> _取り組む課題_
(a) 劇伴作家の対談のうち、「照井:まず世の中の状況として」で始まる段落を、主な事実を保ったまま箇条書きに書き直してください。
(b) 劇伴作家の対談によると、蓮尾さんはどのバンドでバンドマンとしてのキャリアを始めましたか。
(c) 劇伴作家の対談を、最後の段落に続く形で書き進めてください。

----- 抜粋本文 -----

劇伴の場合は、全然違うチャンネルで臨まないといけない
──この作品をきっかけにお二人の名前を初めて知る方もいらっしゃると思うので、改めてお互いの作風や得意分野を分析していただけますか?
照井:マクロな視点で見ると、我々は作風が似ている作家だと思います。その中での違いで言えば、まず蓮尾くんは鍵盤奏者で僕はギター奏者である。蓮尾くんはコード感が洗練されていて、フュージョンっぽさや、ジャズっぽいコード感がありつつ、ハードコアも好きである。そういうバランス感覚が独特の作風だと思います。
蓮尾:照井くんはきっちりと構築されたサウンドのイメージがあると思うんですが、僕から見ると、sora tob sakanaやハイスイノナサなど、青臭い部分もあるような気がするんです。勢いや激情的な部分も持ちつつ、リズムの構築をしていく。そういう相反する要素を持っている印象ですね。
──照井さんはハイスイノナサ、蓮尾さんはSchool Food Punishmentと、お二人ともバンドマンとしてキャリアが始まっていますよね。そして現在はsiraphのメンバーでありつつ、劇伴作家でもある。この立ち位置については、どんな自己認識がありますか?
照井:まず世の中の状況として、多様な作品が世に出ている中で、特化した作家が使いやすくなっている現状があるのだと思います。僕は全然オールマイティな作家だとは思ってないですけれど、得意な分野にハマるときがある。劇伴作家はなるべく広い音楽性をカバーする能力が求められてきたと思うのですが、今は一芸に秀でている人も活躍しやすい状況だと思います。そのうえで、自分としては、ゼロからイチを生み出すクリエイティブの部分は楽しいし、魂を乗っけられる感じがあるんですけれど、1から100にすることについては得意だと思っていないんです。でも劇伴ではそういう部分が求められる。なんとかそこに食らいついて、自分の良さは出しつつ、しっかりとしたものを早く作ろう、という感じです。そこは自分の成長にもつながることですし、アーティスト活動のフィードバックにもなるというのもあって、ありがたくやらせていただいています。

----- 抜粋項目 -----

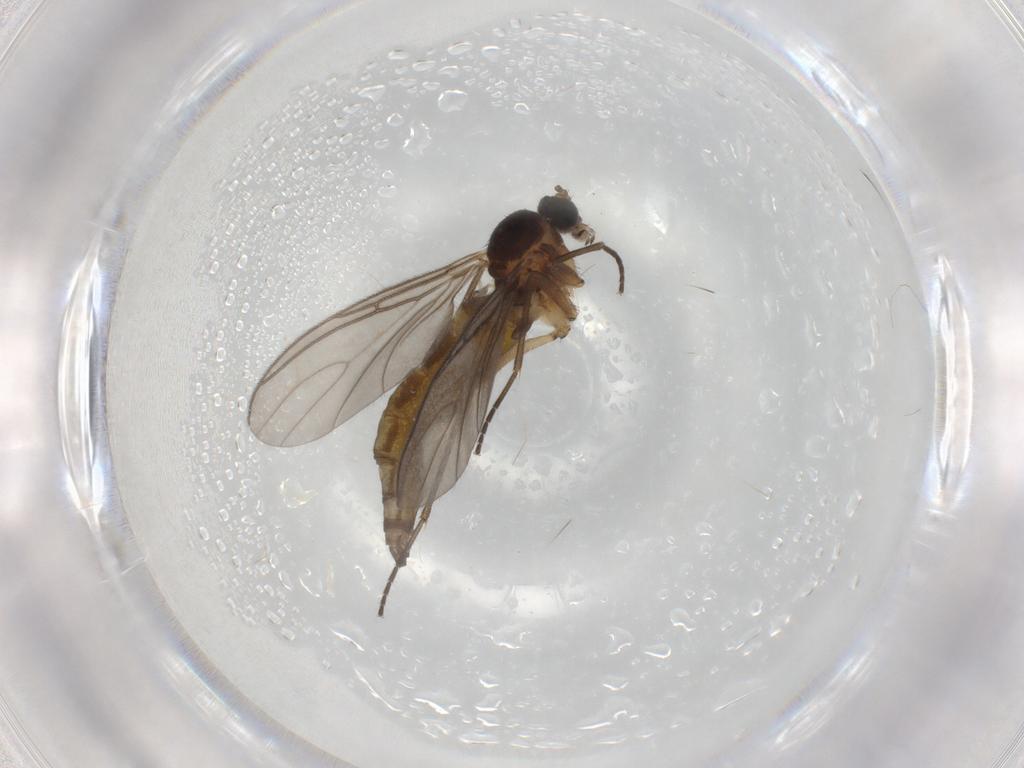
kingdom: Animalia
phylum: Arthropoda
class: Insecta
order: Diptera
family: Sciaridae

-----

> _解答例_
(a)
- 多様な作品が世に出る中で、特化した作家が使いやすくなっている。
- 照井はオールマイティな作家だとは考えていないが、得意な分野にハマるときがある。
- 劇伴作家には広い音楽性をカバーする能力が求められてきたが、今は一芸に秀でた人も活躍しやすい。
- ゼロからイチを生み出す部分は楽しく、魂を乗せられる感じがある。一方、1から100にすることは得意ではない。
- 劇伴ではその1から100の部分が求められるため、自分の良さを出しつつ、しっかりしたものを早く作るよう食らいついている。
- それは自身の成長にもアーティスト活動へのフィードバックにもつながるため、ありがたく取り組んでいる。

(b) School Food Punishmentです。

(c)
蓮尾:バンドをやっているときには、やっぱり尖っている部分を強く押し出していきたいと思いながら活動しているんですね。もちろん多くの人に受け入れられる音楽を作ろうとは思っているんですが、どうしてもそういうところが勝手に出てくる。でも劇伴の場合は、そうも言っていられないというか、全然違うチャンネルで臨まないといけない。まずしっかりシーンや作品に合った音楽を作ろうという意識でやっています。勝手にトゲの部分は出てしまうものだろうと思うので。
──今回の作品のコンセプトはどのように受け取って、どう解釈しましたか?
照井:青春感を望まれているというのはありました。ただ、12話の中で場面がすごく転換していくんですよね。最初は主人公3人の身近な青春の物語だったのが、どんどん国家規模の戦争の話になっていく。なので、後半はやはりある程度のガンダムらしさというか、戦争ものですし、ある程度の壮大なオーケストレーションがあったほうがいいだろうと。あと、これは監督からのオファーではないのですが、今までのガンダムになかったような音像ができたら良いなと思っていました。現代的でエクスペリメンタルな電子音楽を通過した音響感覚や、エレクトロニカ経由の叙情性を土台にして、その上でオーケストレーションを用いる。単にクラシカルなことを自分がやっても大きな成果は得られないと思ったので、そこは僕がやる価値を見出せたらという意識は持っていました。
──「コロニーの彼女」のエレクトロニカ的な跳ねたビート、清潔感と情感があるサウンドは『GQuuuuuuX』のトーンを決定づけた役割があると思います。この曲と、歌詞がついた「水槽の街から」はどのような意図やイメージで作られましたか?
照井:マチュというキャラクターをイメージしました。彼女が住んでいるのはコロニーで、ある程度恵まれた環境にいながら鬱屈した思春期の感情を抱えている。だけど、基本的には前向きで、猪突猛進な突進力がある。そういうイメージですね。複雑な曲というよりも、相反するものを持ちつつも、シンプルな突進力、わかりやすく突破力のあるものを作りたいと思っていました。「水槽の街から」は歌詞がついていますが、これに関しては監督からのオファーがありました。作品の内容と離れすぎているのも困るけれど、物語を説明するような、直接的な歌詞ではない方が良いというお話でした。そのほうが物語の厚みが出るからという。だから僕としては、マチュが普段ヘッドホンで聴いて共感しているような曲はこんな曲ではないかと考えながら歌詞を書きました。
──「Far Beyond the Stars」はクライマックスシーンの盛り上がりを担う曲ですが、これについてはどのような意識がありましたか?
照井:森口博子さんが歌ってらっしゃる曲(『機動戦士ガンダムF91』のテーマ曲「ETERNAL WIND〜ほほえみは光る風の中〜」)のように、ガンダムにはそういうシーンでかかる良い曲の系譜がありますよね。そういう曲は自分もすごく大好きだったので、その歴史の系譜として恥ずかしくないものになればと思っていました。プレッシャーは大きかったです。